Kinkel is a member of the PEN Centre Germany and the Federal Association of Young Authors (BVjA). She has been a member of the Munich Tower Writers since 2004.

In 2006, the Bavarian State Ministry for Education, Culture, Science and Art appointed her to the board of trustees of the International Artists' House Villa Concordia, Bamberg. In the same year, Kinkel was recognized as a creative achiever at the 100 Minds of Tomorrow exhibition.

In 2007, she became patron of the Federal Children's Hospice Association.

At the end of 2002, she took part in a homage to Michael Ende's The Neverending Story. The result of her engagement with Ende's fantasy world was the novel The King of Fools, published in 2003. In 2015, with Sleep of Reason, she dedicated herself for the first time to a topic from the recent past, the German Autumn of 1977.

In 2017, Kinkel was a tower clerk in the small town of Abenberg in Central Franconia, the first woman to hold this position. As a result of her work there, she published the volume of short stories Voices from Abenberg. Also in 2017, the film adaptation of her third novel The Puppeteers was broadcast as a television film in two parts on ARD. In 2020, her first series, The Prison Doctor, designed for listening, was published by the audiobook provider Audible.

Since 2015 she has been a guest lecturer at the University of Zurich; teaching in the module "History and Media: How History Comes to the Media".

Since 2018, she is guest lecturer at the University of Television and Film Munich; teaching assignment "Research".

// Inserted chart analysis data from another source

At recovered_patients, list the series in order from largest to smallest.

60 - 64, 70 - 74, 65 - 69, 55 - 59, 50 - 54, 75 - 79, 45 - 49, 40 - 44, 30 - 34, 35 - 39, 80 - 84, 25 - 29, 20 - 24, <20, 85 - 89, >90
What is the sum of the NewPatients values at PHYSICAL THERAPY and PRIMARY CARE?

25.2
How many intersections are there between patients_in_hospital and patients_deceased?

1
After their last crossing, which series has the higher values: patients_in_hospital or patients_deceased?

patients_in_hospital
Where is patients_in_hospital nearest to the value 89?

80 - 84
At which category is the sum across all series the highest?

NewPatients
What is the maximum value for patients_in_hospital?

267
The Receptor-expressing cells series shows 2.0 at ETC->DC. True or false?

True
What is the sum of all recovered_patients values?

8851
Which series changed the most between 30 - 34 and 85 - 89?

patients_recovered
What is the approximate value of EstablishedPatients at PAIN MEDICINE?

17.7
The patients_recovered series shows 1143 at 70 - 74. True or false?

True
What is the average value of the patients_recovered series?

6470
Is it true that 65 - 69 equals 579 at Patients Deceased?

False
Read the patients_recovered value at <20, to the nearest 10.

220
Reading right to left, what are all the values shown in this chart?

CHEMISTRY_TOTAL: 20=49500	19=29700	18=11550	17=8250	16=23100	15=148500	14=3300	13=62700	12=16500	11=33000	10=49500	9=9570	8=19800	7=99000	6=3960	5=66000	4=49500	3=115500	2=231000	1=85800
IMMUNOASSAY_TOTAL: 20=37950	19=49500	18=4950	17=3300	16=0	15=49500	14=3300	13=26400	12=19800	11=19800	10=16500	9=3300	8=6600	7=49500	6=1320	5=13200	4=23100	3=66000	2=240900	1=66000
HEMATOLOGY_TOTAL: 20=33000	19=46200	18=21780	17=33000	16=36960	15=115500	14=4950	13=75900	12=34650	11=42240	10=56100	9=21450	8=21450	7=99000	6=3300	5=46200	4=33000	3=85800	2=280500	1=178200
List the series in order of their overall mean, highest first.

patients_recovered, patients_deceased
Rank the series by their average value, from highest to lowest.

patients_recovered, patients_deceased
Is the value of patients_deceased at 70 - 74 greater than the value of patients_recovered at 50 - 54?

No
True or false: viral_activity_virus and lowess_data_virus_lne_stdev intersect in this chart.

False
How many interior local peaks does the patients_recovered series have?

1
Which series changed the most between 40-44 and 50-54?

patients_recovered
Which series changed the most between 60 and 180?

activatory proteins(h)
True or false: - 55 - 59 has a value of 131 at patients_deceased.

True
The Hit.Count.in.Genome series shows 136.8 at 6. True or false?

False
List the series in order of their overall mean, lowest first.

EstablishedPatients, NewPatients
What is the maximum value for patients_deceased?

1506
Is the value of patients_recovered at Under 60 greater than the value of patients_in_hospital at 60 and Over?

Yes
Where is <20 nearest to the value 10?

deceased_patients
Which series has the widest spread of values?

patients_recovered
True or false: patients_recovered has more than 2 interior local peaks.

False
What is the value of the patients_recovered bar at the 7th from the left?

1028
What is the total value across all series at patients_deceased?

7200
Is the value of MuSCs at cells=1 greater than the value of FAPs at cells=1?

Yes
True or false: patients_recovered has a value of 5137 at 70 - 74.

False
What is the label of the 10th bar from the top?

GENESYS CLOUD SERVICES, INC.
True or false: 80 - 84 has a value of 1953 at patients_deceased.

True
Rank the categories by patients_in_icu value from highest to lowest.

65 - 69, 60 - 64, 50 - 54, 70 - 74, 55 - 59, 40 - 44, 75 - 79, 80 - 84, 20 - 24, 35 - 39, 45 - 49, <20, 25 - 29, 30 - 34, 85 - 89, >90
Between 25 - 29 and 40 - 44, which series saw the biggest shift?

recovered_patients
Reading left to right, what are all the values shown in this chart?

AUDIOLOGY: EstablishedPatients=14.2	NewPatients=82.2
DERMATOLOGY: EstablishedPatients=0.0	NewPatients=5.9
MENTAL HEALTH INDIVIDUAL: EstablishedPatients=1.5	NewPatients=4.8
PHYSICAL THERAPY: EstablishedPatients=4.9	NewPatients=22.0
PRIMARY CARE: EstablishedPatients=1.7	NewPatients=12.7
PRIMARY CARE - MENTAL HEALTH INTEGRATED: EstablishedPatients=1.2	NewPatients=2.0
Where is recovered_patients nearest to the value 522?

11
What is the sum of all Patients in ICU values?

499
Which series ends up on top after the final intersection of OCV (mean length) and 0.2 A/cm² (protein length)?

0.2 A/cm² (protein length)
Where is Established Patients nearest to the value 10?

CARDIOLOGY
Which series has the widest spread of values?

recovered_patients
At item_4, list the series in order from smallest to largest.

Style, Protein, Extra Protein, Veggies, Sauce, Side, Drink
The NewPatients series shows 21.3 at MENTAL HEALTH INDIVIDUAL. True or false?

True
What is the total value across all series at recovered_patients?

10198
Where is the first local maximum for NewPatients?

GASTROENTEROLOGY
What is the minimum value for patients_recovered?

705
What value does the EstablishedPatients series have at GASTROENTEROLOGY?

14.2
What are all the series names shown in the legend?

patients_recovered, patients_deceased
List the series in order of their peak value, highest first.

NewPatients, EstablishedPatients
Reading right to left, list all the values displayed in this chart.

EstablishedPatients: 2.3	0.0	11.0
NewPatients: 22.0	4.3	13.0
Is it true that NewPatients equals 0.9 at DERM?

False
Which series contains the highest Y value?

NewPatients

Since December 2019, she is president of the International Feuchtwanger Society, Los Angeles.

== Works ==

=== Novels ===

- Wahnsinn, der das Herz zerfrißt. Goldmann Verlag München 1990, ISBN 978-3-442-09729-6.
- Die Löwin von Aquitanien. Goldmann Verlag München 1991, ISBN 978-3-442-41158-0.
- Die Puppenspieler. Goldmann Verlag München 1993, ISBN 978-3-442-42955-4.
- Mondlaub. Goldmann Verlag, München 1995, ISBN 978-3-442-42233-3.
- Die Schatten von LaRochelle. Goldmann Verlag München 1996, ISBN 978-3-442-44084-9.
- Die Prinzen und der Drache. cbj Stuttgart 1997, ISBN 978-3-570-26003-6.
- Unter dem Zwillingsstern. Blanvalet Verlag 1998, ISBN 978-3-7645-2559-0.
- Die Söhne der Wölfin. 	Blanvalet Verlag München 2000, ISBN 978-3-7645-2560-6.
- Der König der Narren. München 2003, ISBN 978-3-401-02462-2.
- Götterdämmerung. Droemer Knaur Frankfurt 2004, ISBN 978-3-426-62816-4.
- Venuswurf. Knaur Taschenbuch München 2006, ISBN 978-3-426-63506-3.
- Säulen der Ewigkeit. Knaur Taschenbuch München 2008, ISBN 978-3-426-51225-8.
- Im Schatten der Königin. Droemer Knaur München 2010, ISBN 978-3-426-19817-9.
- Das Spiel der Nachtigall. Droemer Knaur München 2011, ISBN 978-3-426-19818-6.
- Verführung. Knaur Taschenbuch München 2013, ISBN 978-3-426-51287-6.
- Manduchai, die letzte Kriegerkönigin. Droemer Knaur München 2014, ISBN 978-3-426-30489-1.
- Schlaf der Vernunft. Droemer Knaur München 2015, ISBN 978-3-426-19967-1.
- Grimms Morde. Droemer Knaur München 2017, ISBN 978-3-426-30661-1.
- Die Friedensforscherin. Perry-Rhodan-Storys (E-Book, EPUB), Rastatt 2021, ISBN 978-3-8453-5156-8.

=== Short stories ===

- 2017 Voices from Abenberg

=== Stage plays ===

- 2002 premiere of the flash drama Judgment of God on the cathedral square in Bamberg
- 2007 You should give to the emperor what is the emperor's and Pray for us sinners

=== Audio plays ===

- 2020 The Prison Doctor, Audible audio book series

== Awards ==

- 2000: Culture Prize of the Upper Franconian Economy (IHK for Upper Franconia)
- 2009: St. Michael's Association Social Prize "St. Michael's Coat" for founding the Bread and Books Association.
- 2014: Culture Prize of the Upper Franconian Foundation
- 2015: Golden Homer in the Biography category for Manduchai – The Last Warrior Queen
- 2018: E.-T.-A.-Hoffmann Prize of the City of Bamberg
- 2021: Bavarian Order of Merit

== Literature ==

- Lutz Backes: Tanja Kinkel. In: ders.: Fränkische Köpfe, von Albrecht Dürer bis Markus Söder [Franconian Minds, from Albrecht Dürer to Markus Söder]. PH. C. W. Schmidt, Neustadt a.d. Aisch 2022, ISBN 978-3-87707-256-1, p. 122f.